Is the modern classroom teaching anything at all? Can we imagine it on a spectrum between apprentice to sub-10-minute YouTube edutainment videos? Where would it fall, and what is the purpose of school? Can we truly instill maturity in people with objects or even lectures? How much civilizing happens because of the teacher – and how much more could happen if we gave people actual (and perhaps even meaningful – if not challenging) work?
I have no real answers, but I'd like to share the way I go about thinking. My personal educational history is pretty unusual, and has not endeared me to public education at all. Imagine a typical experience, though:
A student enters a grade, relearns some of the prior year's material and then some fractional additional amount. Until high school almost all material is only slightly different between years. Then, even the review is abandoned, and they begin the process of forgetting everything they've learned for the last time as subjects like math and science stop review and language, literature and history never require mastery of previous understanding.

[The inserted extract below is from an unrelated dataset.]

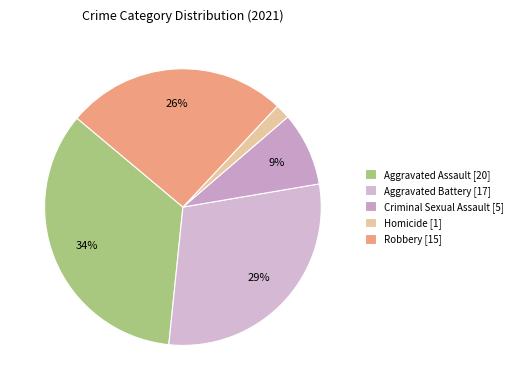

Count the number of slices in the pie.

5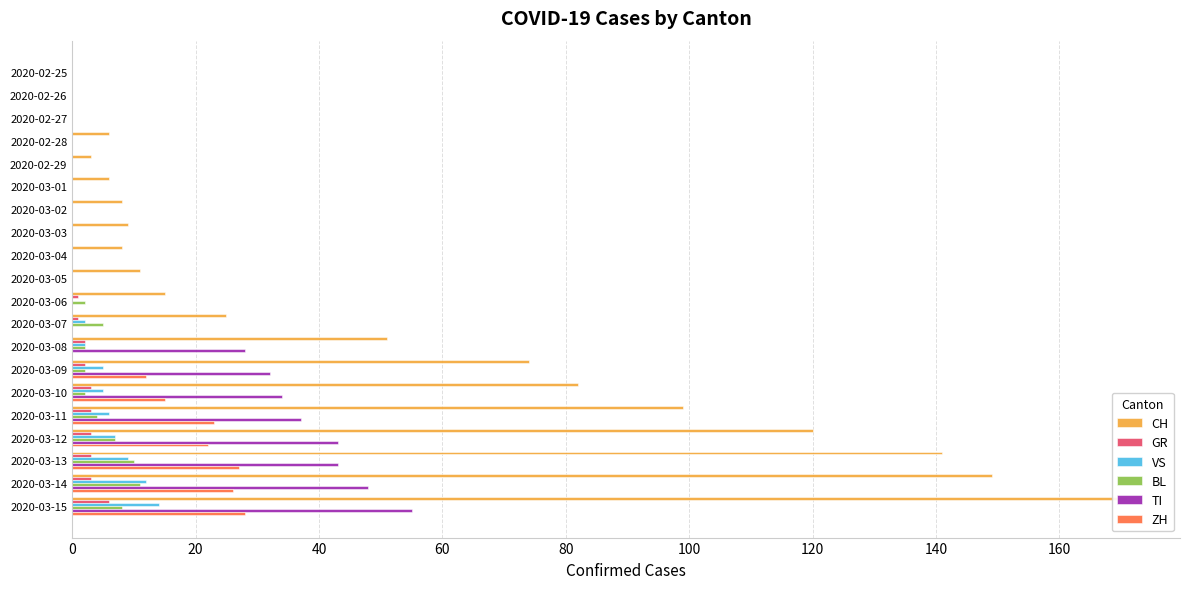

What are all the series names shown in the legend?

CH, GR, VS, BL, TI, ZH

Meanwhile, assignments and essays are completed to allow conscientious students to display their ability to satisfy the demands of others.

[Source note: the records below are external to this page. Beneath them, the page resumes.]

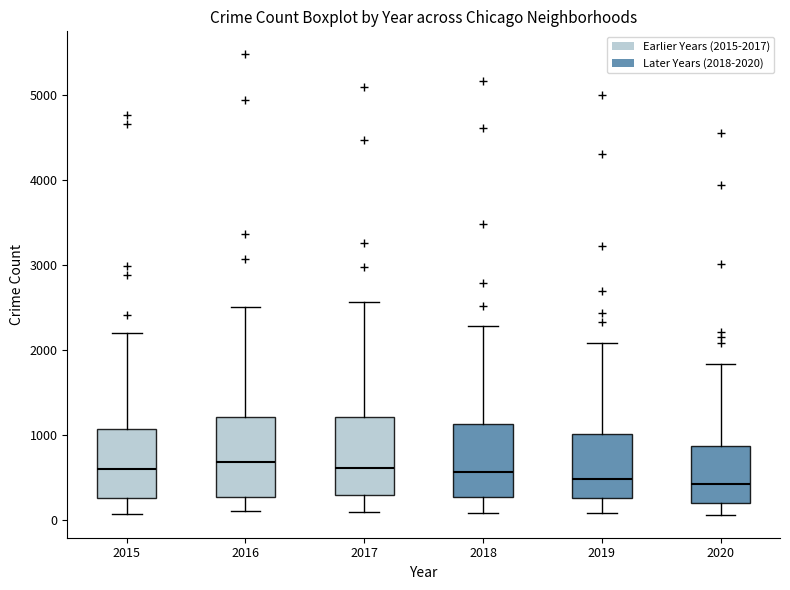

Reading left to right, transcribe this box plot: for each box, give where its median line is, the range the box spans, and where its two whiskers end, as read against the y-axis. The values are not printed on the chart, so give them approximately, as read against the axis.

2015: median 600, box 300 to 1100, whiskers 100 to 2200
2016: median 700, box 300 to 1200, whiskers 100 to 2500
2017: median 600, box 300 to 1200, whiskers 100 to 2600
2018: median 600, box 300 to 1100, whiskers 100 to 2300
2019: median 500, box 300 to 1000, whiskers 100 to 2100
2020: median 400, box 200 to 900, whiskers 100 to 1800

I would like to submit that this system has fallen into a surprisingly tricky trap. It has become captured by its own facility at producing unimpeachable Nash-equilibria for indecisive parents (which, incidentally, produces indecisive children). There is no meaningful specialization of children until they are 20 years old. Take a moment to imagine that. In an economy more and more specialized every year, our school system doesn't contain more than a suggestion of it. And no practical skills are taught, truly, ever. Not even at a college level, and fields with heavy schooling requirements (doctors, lawyers) have explicit learning on the job phases anyway. No meaningful work is accomplished – ever. A PhD student may be required to do original research, but in many fields it's not clear how useful that work is, outside of a specific desire to do research.
I suspect it's advantageous to begin helping a child master a trade as soon as possible. They wouldn't have to adopt it as a profession, but I can't imagine anyone who'd lament it. In the same way multi-lingual households are normal in many parts of the world, we should see multi-focus households. You speak computer programming because your parents did, but all your friends are marketers, so you choose that for yourself. A general education is an interesting way to sample things, but I assure you children are not so indecisive as to require years and years of exposure to understand their talents and taste. And who's to say they need to? Explore things at the margin, explore broad subjects and learn for as long as you're interested.
I was mostly self-taught, but I strongly, strongly suspect I would have benefited from tutors and more guidance, if it was specific to my interests. It's a bit sad if modern schools are so bad that not using them at all is better, though.